I stare back at him, too dazzled to speak. Brand? Celebrity stylist? Me?

‘You know that bag you picked out is all over the internet?’ he adds. ‘Do you realize how hot you are right now? And if it goes to court, they’ll be all over you. You’ll be the star witness and, believe me, the world will be watching.’

I feel a fresh tingle of excitement. Star witness! I’ll have to have a whole new wardrobe! I’ll wear little Jackie O suits every day. And I’ll straighten my hair. No, I’ll put my hair up. Yes! Maybe I could have a different style every day, and people will call me The Girl with the Amazing Up-dos, and—

‘Are you starting to realize what you have here?’ Aran interrupts my thoughts. ‘People would kill for this exposure.’

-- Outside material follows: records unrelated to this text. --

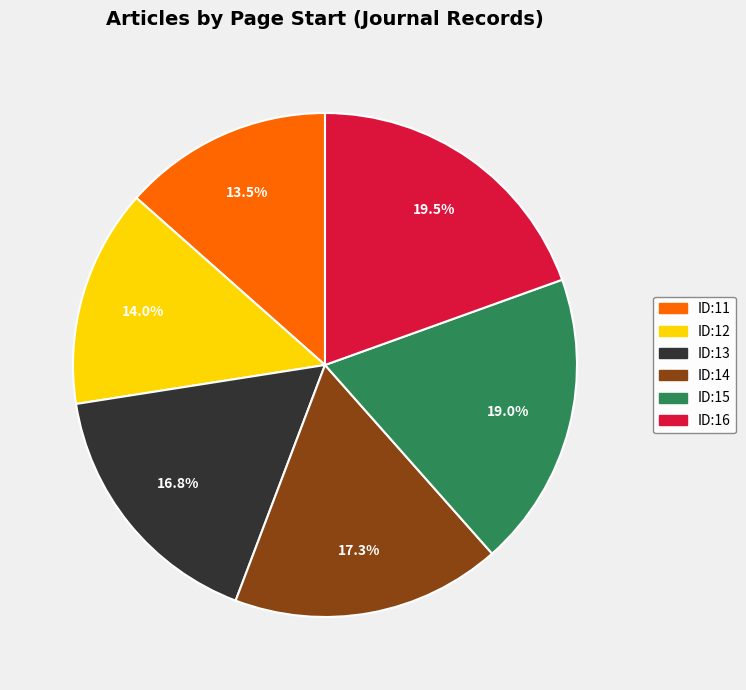

What percentage do ID:16 and ID:13 together represent?

36.3%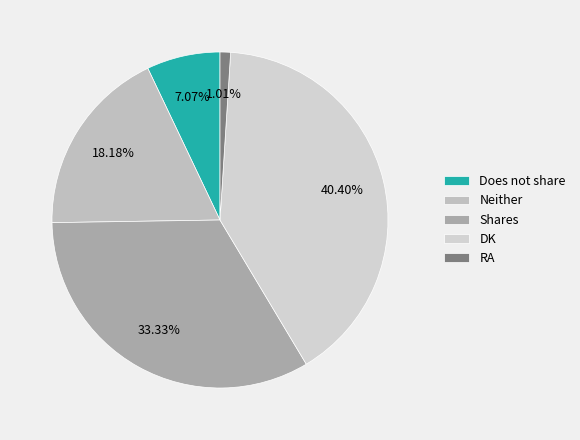

Is the sum of Does not share and RA greater than half?

No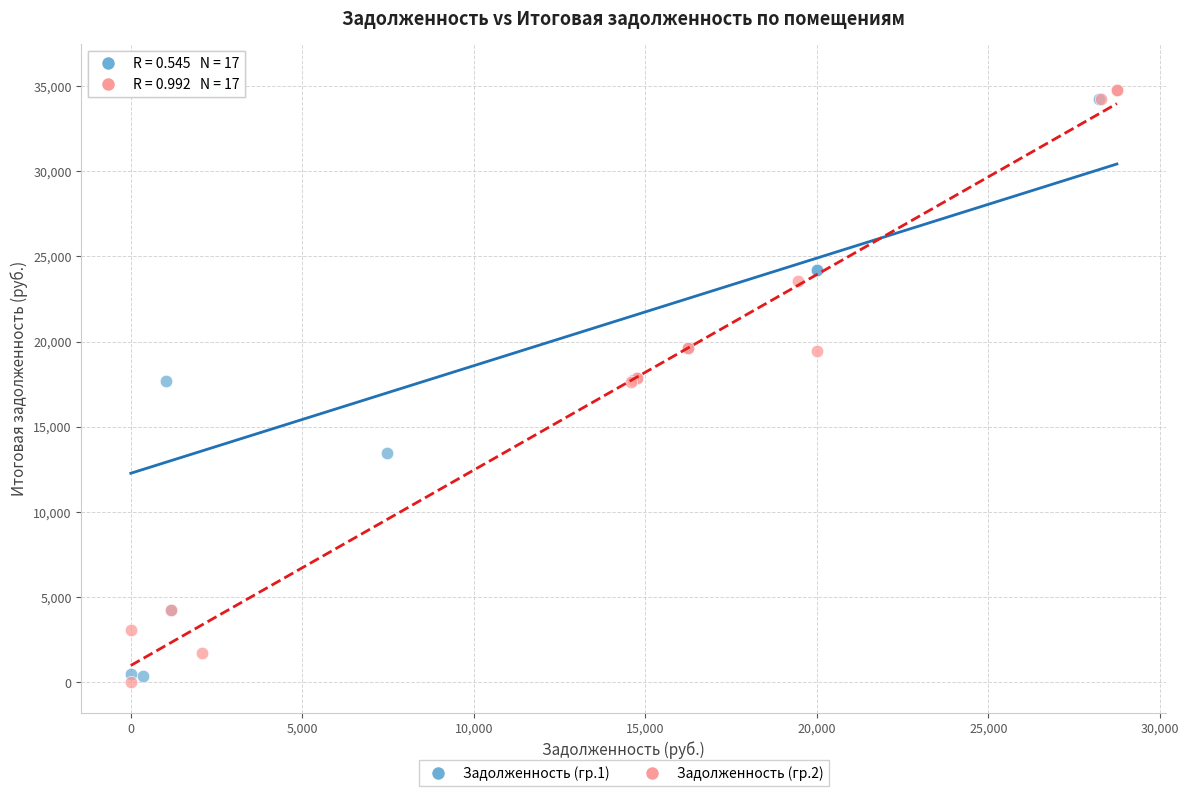

What are all the series names shown in the legend?

Задолженность (гр.1), Задолженность (гр.2)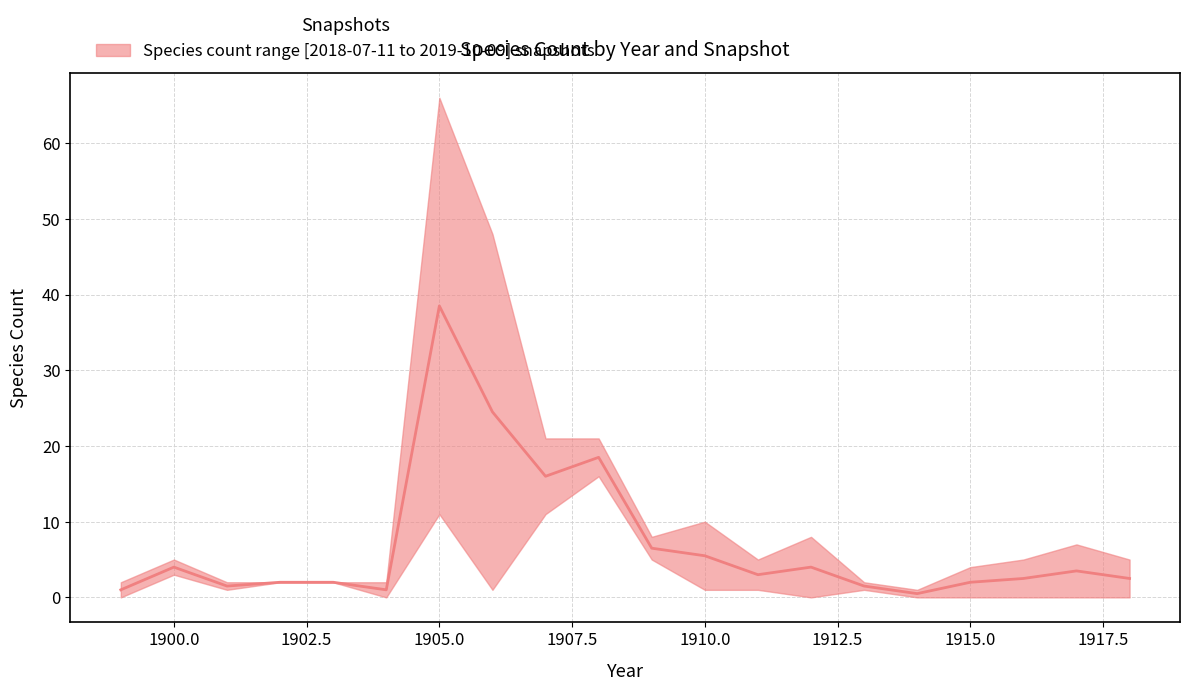

What is the maximum value shown in the chart?

38.5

‘Yes, but …’ I try to calm my whirling thoughts. ‘What do I do? Now? Today?’

‘Well.’ Aran sounds suddenly more businesslike. ‘We sit down and we make a plan. I can pull in some colleagues, you’ll need an agent …’

‘Stop!’ I say, as reality suddenly swoops in. ‘This is all too fast.’ I lower my voice a little. ‘Don’t you understand, everything you’re saying, it’s the exact opposite of what Luke was saying. He wants it all to go away.’

‘Sure.’ Aran nods. ‘Becky, what you have to remember is, Luke doesn’t see you as a client. He sees you as his wife. He’s very protective of you and Minnie. Of course he is. Me? I see everyone as a client. Or potential client.’ He grins. ‘We can discuss that later.’

The buzzer sounds again and I jump.

‘Leave it,’ says Aran. ‘Let them wait.’

‘So, what will all this mean for Sage?’

‘Sage!’ He gives a short bark of a laugh. ‘If that girl goes any further off the rails she’ll find herself in the ravine. She’ll be OK. We’ll haul her back on track, Luke and I. She’ll kick and scream and it won’t be pretty. But then, nothing about Sage is. Except her face. When she’s been in make-up,’ he adds. ‘You don’t want to see her before that.’ He grimaces. ‘Brutal.’

‘Rubbish!’ I give a shocked giggle. ‘She’s beautiful!’

‘If you say so.’ He raises his slanty eyebrows comically.

He’s so irreverent and so unruffled. It’s like he’s enjoying all of this. I gaze at him, trying to work him out.

‘You don’t seem as angry about all this as Luke. Hasn’t Sage messed up your strategy?’

‘Quite possibly. But I like a challenge.’ He shrugs. ‘Stars are like any other investment. May go up, may go down.’